第十二章 调教
凤凰面具 by 蘑菇
2021-9-19 21:31
第二天上午九点钟。
“神医李想”诊室准时开门。
苏娟为祝童安排了九位病人,二十分钟到半小时看一位,一上午的时间满满当当的没有半刻空闲。
萧萧刚接手,很多程序性的东西都不太熟悉。
西蕾亚小姐下午的飞机,一早就来帮忙了。
加上女主持和向墨,诊室内外有四位相当水准的美女来回穿梭。
于是,今天挂到“神医李想”号的病人有福了,即使在接待室候诊,即使被祝童狠狠地宰了一刀,也没多少怨言。
今天陪诊的不是周行和马八,也不是郑书榕,而是意乱情迷状态的尹石风。
祝童为了给他创造在女主持面前表达的机会,最后一位病人特意让尹石风动手治疗。
这位病人是标准的富贵病。
病人是个来自湖州的大胖子,三十岁之前生活艰辛,吃不饱穿不暖的。近十年突然阔了,山珍海味随便造,号称饕餮之徒。吃完也不怎么活动,出门有豪车,在家有保姆,体重日益增加,终于成就一个一百八十公斤胖子。
他的病症是高血压引发的脑中风,也是到北京、上海的各大中西医院治了一圈,甚至还远赴香港、台湾看过,效果都不太理想。
刚中风到时候,他右半身瘫痪,眼歪嘴斜,有严重的意识障碍,话都说不囫囵。现在也不过能拄着拐棍挪动,不说话的时候看起来很正常,一说话就挤眉弄眼的;他只说出七八个字的句子,再多就困难了。
即使病倒如此程度了,他还是色心不改。一会儿直勾勾地盯着西蕾亚小姐发呆,一会儿看着漂亮的女主播流口水。
这样的病人在祝童看来属于优质资源,脑中风发病突然,被后遗症困扰的病人有强烈的恢复病前状态的心理需求,花多少钱都不在乎。
试想,一位原本能在床上生龙活虎般享受性爱快乐的色鬼忽然阳痿了,为了恢复性能力,肯定会不顾一切的。脑中风的病人生活都不能自理了,性那玩意儿只是想想罢了。
看这位病人的样子,以前即使不是色鬼,也不会太老实。
祝童为病人诊过脉,默思片刻,示意尹石风也摸摸脉搏。
尹石风今天算是开眼了,从没想到祝童挣钱是如此容易,简直比抢还快。短短的一上午时间,就进账一百多万。
“如何?”祝童问道。
“问题不大。

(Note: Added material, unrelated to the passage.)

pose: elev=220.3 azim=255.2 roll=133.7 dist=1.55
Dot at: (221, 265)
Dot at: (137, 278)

”尹石风点头道。
中风就是脑溢血,治疗起来有两个关键。
第一当然是疏通堵塞部位,清除淤血,让破损的血管通畅;第二是恢复因血管堵塞缺血而受损的脑组织。
之前的西医使用大量药物疏通被阻塞的血管,效果却很一般。
学中医离不开经脉之学,习练内功更是要打通周身的奇经八脉。
如祝童、尹石风这样的内功精湛的高手,虽没有接受过专业中医教育,但是对人体的理解援朝没有修炼过内功的中医硕士、博士。

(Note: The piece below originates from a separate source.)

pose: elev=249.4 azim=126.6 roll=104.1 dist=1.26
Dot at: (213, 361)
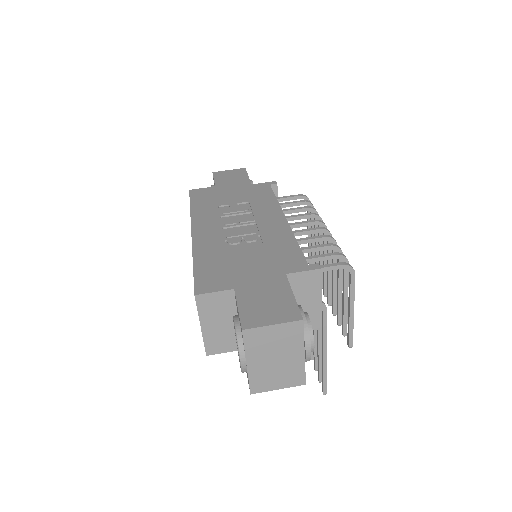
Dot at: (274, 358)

他们不依赖药石之力,只要肯耗费苦修多年的内息为病人调理经络,配合针灸激活相应的穴位,基本上没有治不好的。
只是,出手一次少说也要调整修养十天半个月的,谁也不可能以此为常规手段赚钱。
“您是病人家属?”祝童抬头看向病人身边的那个老头,他似乎是病人的长辈。
“这是我们蔡家老二,我是他爹。唉,老婆跑了,孩子都在外面打拼,只苦了我了。神医啊,只要您能治好他的病,砸锅卖铁我也愿意。”老者年纪大了,哪里看不出祝童的意思。
“不用砸锅卖铁,一口价,一百万。”祝童伸出一个手指头;“同意的话,现在就可以治疗。三天内能正常行走,一周内还你个健健康康的蔡老二。”
“一百万,什么药这么贵啊?”老头脸上现出肉疼的样子,他看看祝童竖起来的手指,又看看儿子蔡老二,为难地说:“数目太大,我一个人做不了主。神医稍后,我打电话问问家里人的意见。”
“也好。”祝童皱下眉头;“这次就不收钱了,下次请想好了再来。”
把这样的病人放在最后,苏娟前期的工作还是没做到位了,对病人的背景没调查清楚。
老头一听,知道自己耍的小把戏糟糕透顶,人家这里是不能还价的。能约上这次已经千难万难了,下次,谁知道有没有下次……给“神医李想”诊室排号的苏总监那道关就过不去。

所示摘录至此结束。